* DOCUMENT EXTRACT
━━━━━━━━━━

This is the tangled mess of a cancerous
tumour, feeding on the blood supply and growing out of control.
It's taken 15 years of research but
Professor Chris Parrish and his team from the John Curtin School
for Medical Research have developed a drug that can stop the tumour
from growing any larger by starving it of a blood supply
"If we can inhibit that process, we
can arrest the cancer from growing."
But the main danger to the patient
is if cancer cells have already escaped the main tumour, entered
the circulation and travelled to other parts of the body.
"It involves a lot of molecular gymnastics,
but unfortunately there are enough cancer cells that do do that,
to cause a problem."
The cancerous cells burrow through
walls of blood vessels to travel to other parts of the body where
they burrow their way back out of the blood vessel to establish
a secondary cancer in a new tissue.
"The second way the drug works is
to stop cancer cells spreading to other organs. It does that by
inhibiting the cancer cells from burrowing through the walls of
blood vessels."
The drug, PI 88, developed in conjunction
with Progen Industries, has already dramatically reduced the spread
of cancer, and stopped the growth of the tumours, in animals and
is now being trialed on humans. If successful, it will give cancer
sufferers a much greater chance of survival.

━━━━━━━━━━

* INFORMATION PROVIDED
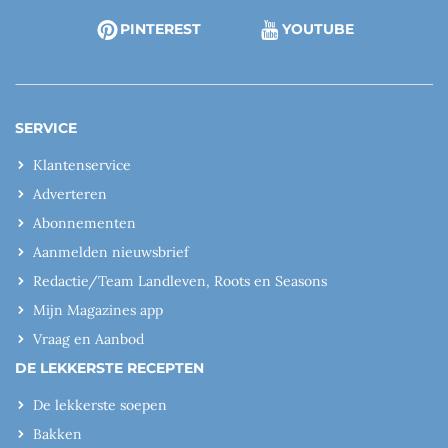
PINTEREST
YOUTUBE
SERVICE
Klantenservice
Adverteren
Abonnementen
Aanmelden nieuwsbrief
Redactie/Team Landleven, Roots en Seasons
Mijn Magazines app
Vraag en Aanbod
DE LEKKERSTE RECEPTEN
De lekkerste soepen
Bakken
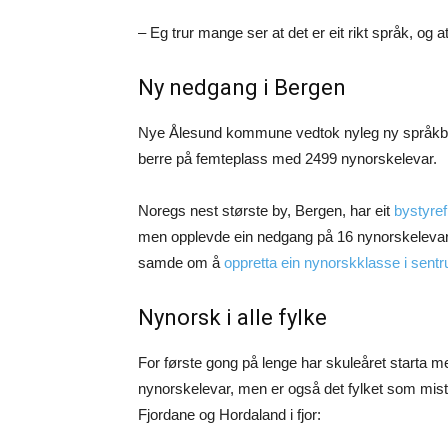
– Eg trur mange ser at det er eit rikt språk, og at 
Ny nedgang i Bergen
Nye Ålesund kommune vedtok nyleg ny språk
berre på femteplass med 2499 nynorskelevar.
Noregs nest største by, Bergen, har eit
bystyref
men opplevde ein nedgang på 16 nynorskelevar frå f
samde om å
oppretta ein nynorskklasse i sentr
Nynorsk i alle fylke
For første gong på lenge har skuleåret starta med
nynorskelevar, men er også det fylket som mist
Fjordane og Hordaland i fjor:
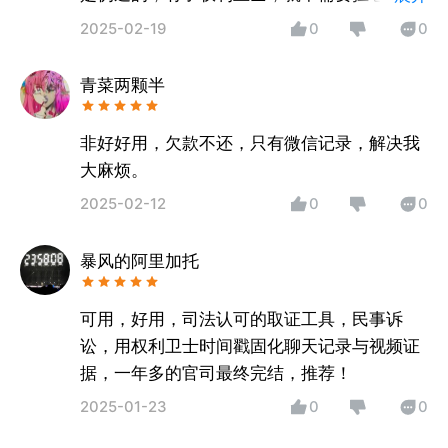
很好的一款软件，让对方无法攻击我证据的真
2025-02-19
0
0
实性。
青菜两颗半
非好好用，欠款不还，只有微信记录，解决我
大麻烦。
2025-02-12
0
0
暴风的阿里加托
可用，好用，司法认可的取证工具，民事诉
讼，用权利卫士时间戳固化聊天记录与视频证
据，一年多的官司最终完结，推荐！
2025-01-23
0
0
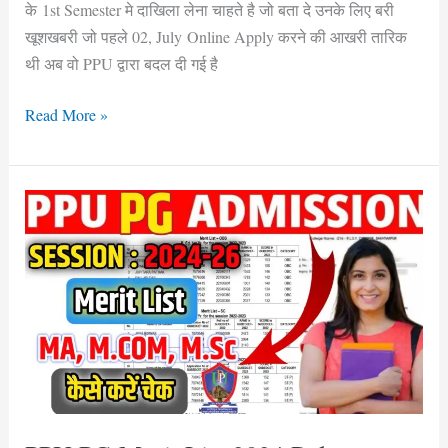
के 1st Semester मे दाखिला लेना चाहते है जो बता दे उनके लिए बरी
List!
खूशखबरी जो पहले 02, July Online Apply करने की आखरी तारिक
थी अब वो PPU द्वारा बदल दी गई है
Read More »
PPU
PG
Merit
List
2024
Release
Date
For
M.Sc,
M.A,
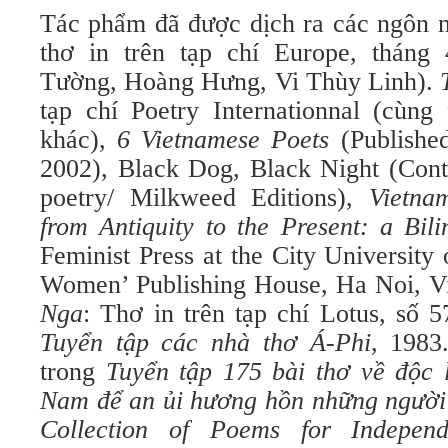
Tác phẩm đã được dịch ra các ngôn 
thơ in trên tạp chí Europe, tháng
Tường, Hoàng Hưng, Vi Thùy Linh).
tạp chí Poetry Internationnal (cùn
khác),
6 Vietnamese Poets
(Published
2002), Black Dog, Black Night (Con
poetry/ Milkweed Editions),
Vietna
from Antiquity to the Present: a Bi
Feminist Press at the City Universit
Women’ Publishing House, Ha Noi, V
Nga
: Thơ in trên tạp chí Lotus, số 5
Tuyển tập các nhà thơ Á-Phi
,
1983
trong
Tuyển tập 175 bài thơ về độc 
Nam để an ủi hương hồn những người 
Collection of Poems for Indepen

━━━━━━━━━━

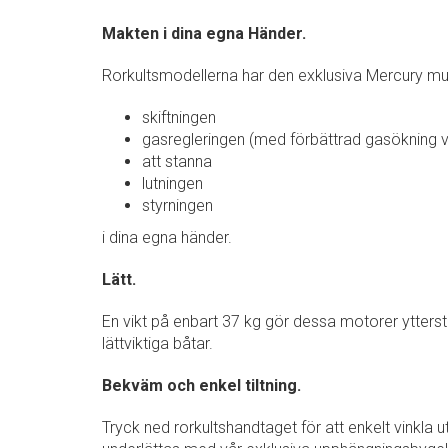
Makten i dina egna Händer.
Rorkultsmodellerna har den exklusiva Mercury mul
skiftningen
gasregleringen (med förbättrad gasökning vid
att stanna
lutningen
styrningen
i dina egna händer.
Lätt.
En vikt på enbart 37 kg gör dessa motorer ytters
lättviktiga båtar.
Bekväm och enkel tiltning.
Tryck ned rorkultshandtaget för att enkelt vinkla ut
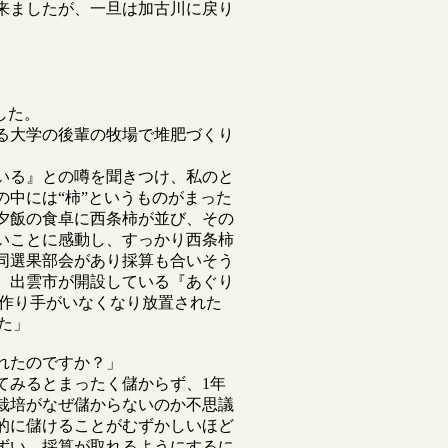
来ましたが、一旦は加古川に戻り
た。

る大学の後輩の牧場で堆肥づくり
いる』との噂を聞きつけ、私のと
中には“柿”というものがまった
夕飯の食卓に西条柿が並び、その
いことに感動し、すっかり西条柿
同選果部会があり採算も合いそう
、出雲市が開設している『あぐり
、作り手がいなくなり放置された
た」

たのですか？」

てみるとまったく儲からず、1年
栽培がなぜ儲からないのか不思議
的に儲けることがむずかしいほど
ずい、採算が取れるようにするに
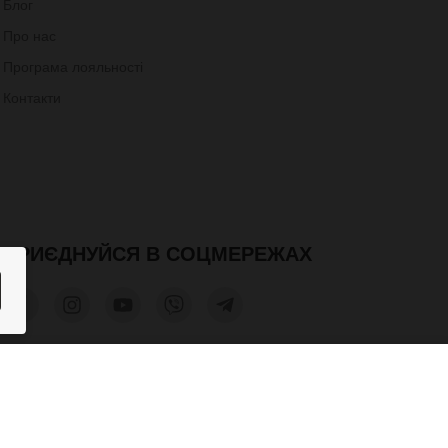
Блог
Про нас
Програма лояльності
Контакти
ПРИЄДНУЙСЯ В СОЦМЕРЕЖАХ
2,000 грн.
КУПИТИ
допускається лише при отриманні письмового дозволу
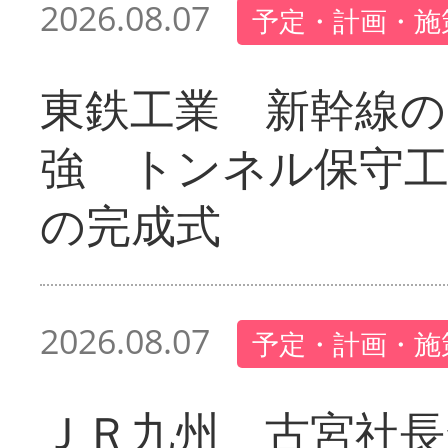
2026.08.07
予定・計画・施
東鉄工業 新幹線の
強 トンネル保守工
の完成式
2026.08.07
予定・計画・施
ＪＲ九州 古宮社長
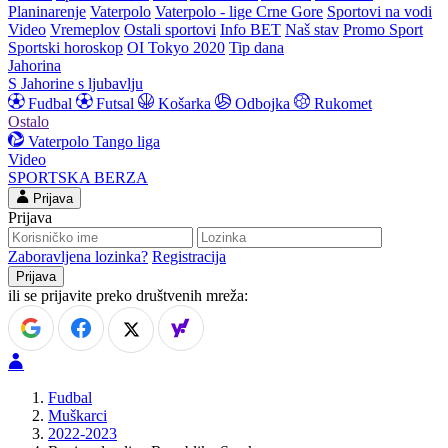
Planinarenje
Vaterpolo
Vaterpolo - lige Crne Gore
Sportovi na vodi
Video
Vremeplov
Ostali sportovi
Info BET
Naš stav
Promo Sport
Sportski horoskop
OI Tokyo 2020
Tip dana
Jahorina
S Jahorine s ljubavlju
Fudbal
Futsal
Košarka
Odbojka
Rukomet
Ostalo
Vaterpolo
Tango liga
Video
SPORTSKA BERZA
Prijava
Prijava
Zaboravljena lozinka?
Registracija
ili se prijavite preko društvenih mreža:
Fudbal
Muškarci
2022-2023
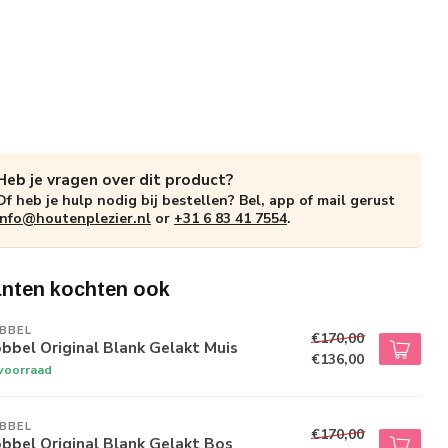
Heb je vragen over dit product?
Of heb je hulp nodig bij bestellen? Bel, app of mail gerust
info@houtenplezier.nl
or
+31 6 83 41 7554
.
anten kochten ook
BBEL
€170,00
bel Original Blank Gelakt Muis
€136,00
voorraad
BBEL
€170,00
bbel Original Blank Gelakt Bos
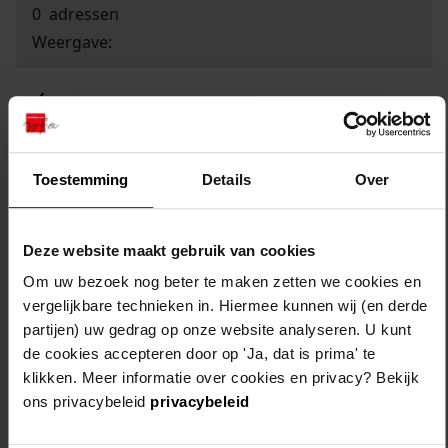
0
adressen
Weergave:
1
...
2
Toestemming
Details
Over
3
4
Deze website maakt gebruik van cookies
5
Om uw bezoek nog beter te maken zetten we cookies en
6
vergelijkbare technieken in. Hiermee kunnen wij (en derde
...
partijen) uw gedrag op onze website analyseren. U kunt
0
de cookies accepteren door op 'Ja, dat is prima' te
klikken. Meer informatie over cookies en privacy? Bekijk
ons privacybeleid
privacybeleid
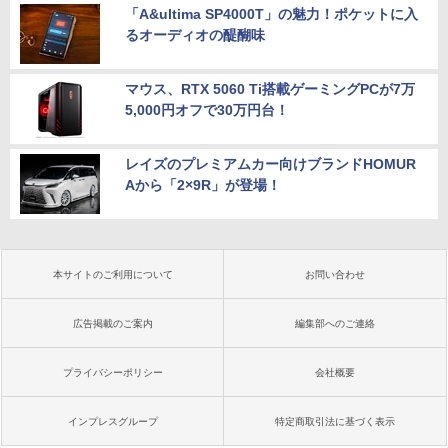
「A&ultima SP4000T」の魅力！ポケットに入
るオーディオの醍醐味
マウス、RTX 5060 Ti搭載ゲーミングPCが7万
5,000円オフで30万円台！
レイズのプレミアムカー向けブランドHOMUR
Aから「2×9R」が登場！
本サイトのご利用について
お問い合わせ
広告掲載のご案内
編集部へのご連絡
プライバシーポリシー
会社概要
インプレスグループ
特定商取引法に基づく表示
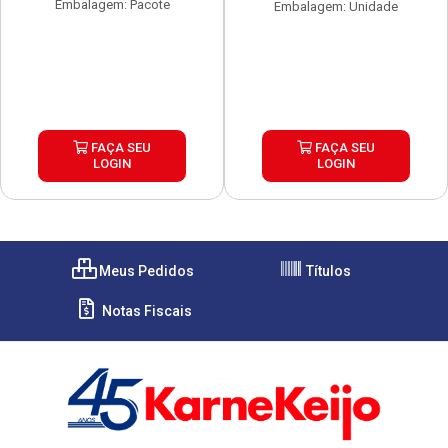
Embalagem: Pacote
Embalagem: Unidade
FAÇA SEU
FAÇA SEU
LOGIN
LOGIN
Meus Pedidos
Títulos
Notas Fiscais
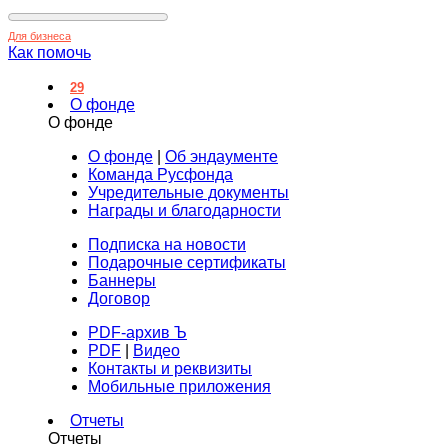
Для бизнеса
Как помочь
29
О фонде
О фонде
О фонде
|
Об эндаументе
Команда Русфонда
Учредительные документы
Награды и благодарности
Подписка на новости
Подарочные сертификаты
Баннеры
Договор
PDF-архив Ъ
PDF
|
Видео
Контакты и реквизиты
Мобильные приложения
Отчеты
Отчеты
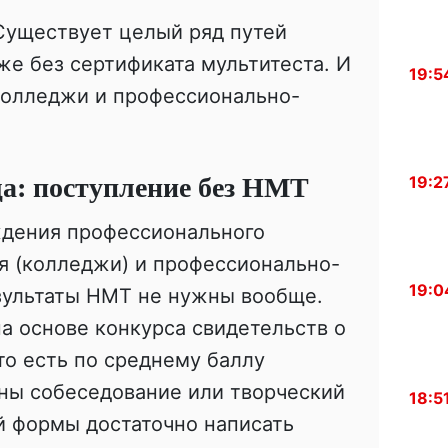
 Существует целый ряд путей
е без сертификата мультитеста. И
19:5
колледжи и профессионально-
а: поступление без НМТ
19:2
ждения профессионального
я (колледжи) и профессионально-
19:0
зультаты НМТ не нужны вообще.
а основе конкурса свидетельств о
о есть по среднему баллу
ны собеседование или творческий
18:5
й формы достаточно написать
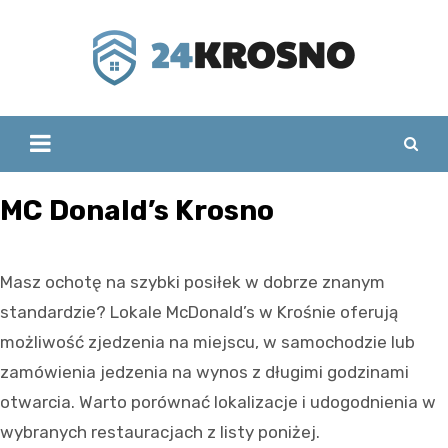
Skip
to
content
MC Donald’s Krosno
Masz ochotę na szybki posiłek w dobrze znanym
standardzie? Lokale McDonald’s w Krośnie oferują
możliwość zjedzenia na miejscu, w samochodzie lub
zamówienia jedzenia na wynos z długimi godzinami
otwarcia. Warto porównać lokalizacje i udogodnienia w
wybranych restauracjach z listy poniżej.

━━━━━━━━━━

* QUESTIONS TO ANSWER
• A. Using the cancer drug report, answer each question below.
(i) How many years of research did the drug take?
(ii) With which company was the drug PI 88 developed?
(iii) On whom is the drug now being trialed?
• B. Rewrite the passage of the cancer drug report that begins at the words "This is the" and stops after "of the body.", replacing "circulation" with "bloodstream".
The items play no part in what follows and may be set aside.

* RESULTS BY TASK
• A.
(i) 15 years
(ii) Progen Industries
(iii) Humans

• B.
This is the tangled mess of a cancerous
tumour, feeding on the blood supply and growing out of control.
It's taken 15 years of research but
Professor Chris Parrish and his team from the John Curtin School
for Medical Research have developed a drug that can stop the tumour
from growing any larger by starving it of a blood supply
"If we can inhibit that process, we
can arrest the cancer from growing."
But the main danger to the patient
is if cancer cells have already escaped the main tumour, entered
the bloodstream and travelled to other parts of the body.